How good is this compared to most commercial OCR software?

[-]

ozim 4 hours ago

Any vision model is better than commercial OCR software.

[-]

Etheryte 3 hours ago

I'm not really sure if that's an accurate summary of the state of the art, [0] is a better overview. In short, SOTA multi-modal LLMs are the best option for handwriting, nearly anything is good at printed text, for printed media, specialty models from hyperscalers are slightly better than multi-modal LLMs.

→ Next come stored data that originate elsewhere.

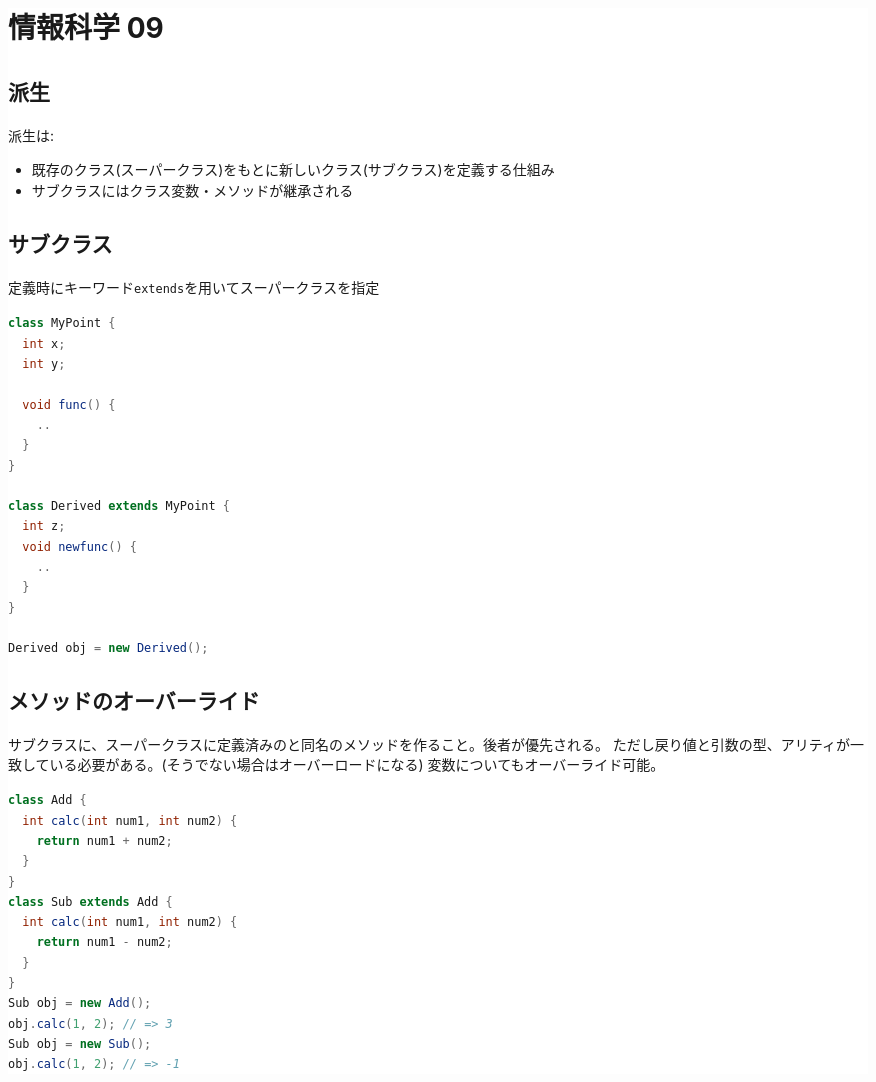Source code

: # 情報科学 09

## 派生

派生は:

- 既存のクラス(スーパークラス)をもとに新しいクラス(サブクラス)を定義する仕組み
- サブクラスにはクラス変数・メソッドが継承される

## サブクラス

定義時にキーワード`extends`を用いてスーパークラスを指定

```java
class MyPoint {
  int x;
  int y;

  void func() {
    ..
  }
}

class Derived extends MyPoint {
  int z;
  void newfunc() {
    ..
  }
}

Derived obj = new Derived();
```

## メソッドのオーバーライド

サブクラスに、スーパークラスに定義済みのと同名のメソッドを作ること。後者が優先される。
ただし戻り値と引数の型、アリティが一致している必要がある。(そうでない場合はオーバーロードになる)
変数についてもオーバーライド可能。

```java
class Add {
  int calc(int num1, int num2) {
    return num1 + num2;
  }
}
class Sub extends Add {
  int calc(int num1, int num2) {
    return num1 - num2;
  }
}
Sub obj = new Add();
obj.calc(1, 2); // => 3
Sub obj = new Sub();
obj.calc(1, 2); // => -1
```
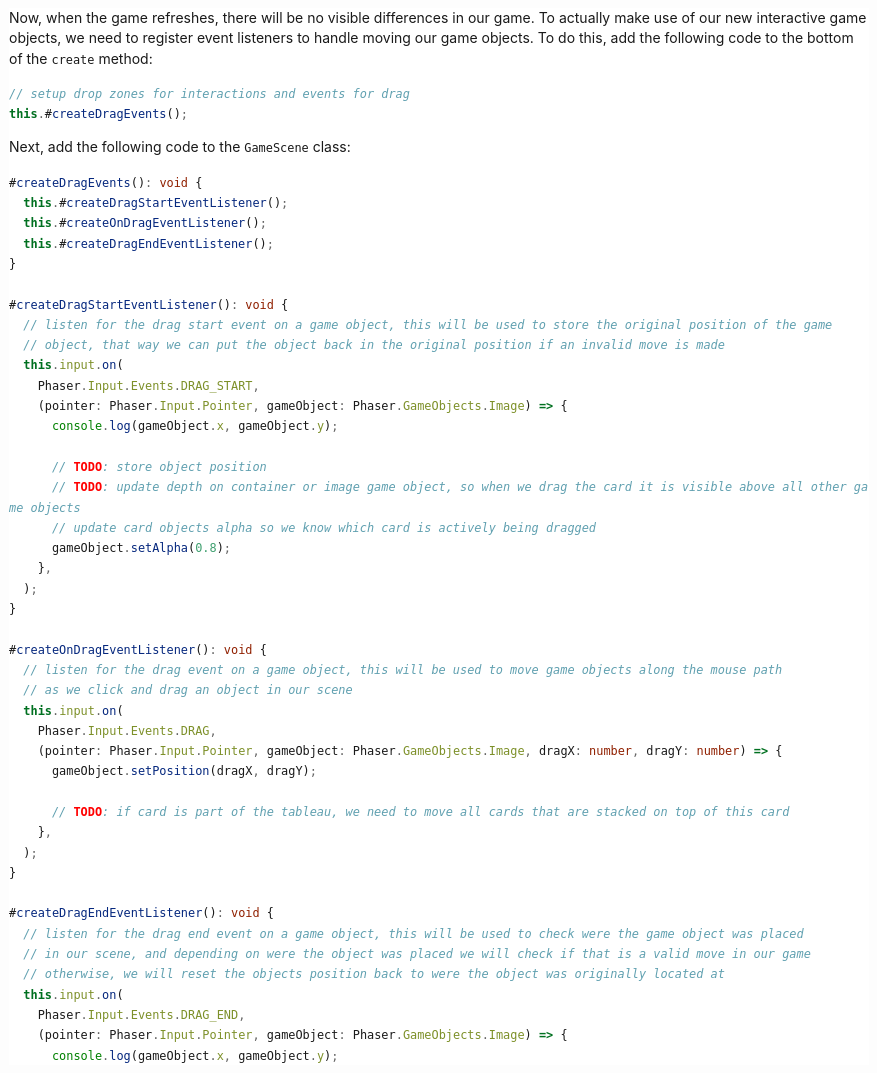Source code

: Now, when the game refreshes, there will be no visible differences in our game. To actually make use of our new interactive game objects, we need to register event listeners to handle moving our game objects. To do this, add the following code to the bottom of the `create` method:

```typescript
// setup drop zones for interactions and events for drag
this.#createDragEvents();
```

Next, add the following code to the `GameScene` class:

```typescript
#createDragEvents(): void {
  this.#createDragStartEventListener();
  this.#createOnDragEventListener();
  this.#createDragEndEventListener();
}

#createDragStartEventListener(): void {
  // listen for the drag start event on a game object, this will be used to store the original position of the game
  // object, that way we can put the object back in the original position if an invalid move is made
  this.input.on(
    Phaser.Input.Events.DRAG_START,
    (pointer: Phaser.Input.Pointer, gameObject: Phaser.GameObjects.Image) => {
      console.log(gameObject.x, gameObject.y);

      // TODO: store object position
      // TODO: update depth on container or image game object, so when we drag the card it is visible above all other game objects
      // update card objects alpha so we know which card is actively being dragged
      gameObject.setAlpha(0.8);
    },
  );
}

#createOnDragEventListener(): void {
  // listen for the drag event on a game object, this will be used to move game objects along the mouse path
  // as we click and drag an object in our scene
  this.input.on(
    Phaser.Input.Events.DRAG,
    (pointer: Phaser.Input.Pointer, gameObject: Phaser.GameObjects.Image, dragX: number, dragY: number) => {
      gameObject.setPosition(dragX, dragY);

      // TODO: if card is part of the tableau, we need to move all cards that are stacked on top of this card
    },
  );
}

#createDragEndEventListener(): void {
  // listen for the drag end event on a game object, this will be used to check were the game object was placed
  // in our scene, and depending on were the object was placed we will check if that is a valid move in our game
  // otherwise, we will reset the objects position back to were the object was originally located at
  this.input.on(
    Phaser.Input.Events.DRAG_END,
    (pointer: Phaser.Input.Pointer, gameObject: Phaser.GameObjects.Image) => {
      console.log(gameObject.x, gameObject.y);

```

[0] https://research.aimultiple.com/ocr-accuracy/

[-]

ozim 2 hours ago

I see it confirms what I wrote state of art is “not using tessaract anymore” and I think bunch of commercial solutions are stuck with tessaract.

[-]

ares623 2 hours ago

I assume Tesseract has the advantage of being able to give a confidence score?

brightUiso 3 hours ago

Please a bit of education, what does it do?

bugglebeetle 3 hours ago

Looks great, but looking at the benchmark, can’t help but think about how crazy good dots-ocr is as a model. Too bad they’re not as open as the Deepseek team because its so crazy good and would love to know how it was trained.

[-]

rfoo 3 hours ago

If you look you'd notice that it's the same Haoran Wei behind DeepSeek-OCR and GOT-OCR2.0 :p

bethekind 3 hours ago

Did we read the same graph? DeepSeek Gundam 200 dpi appeared to get similar perf as dots-ocr, but with less tokens needed. The x axis is inverted, descending with distance from the origin.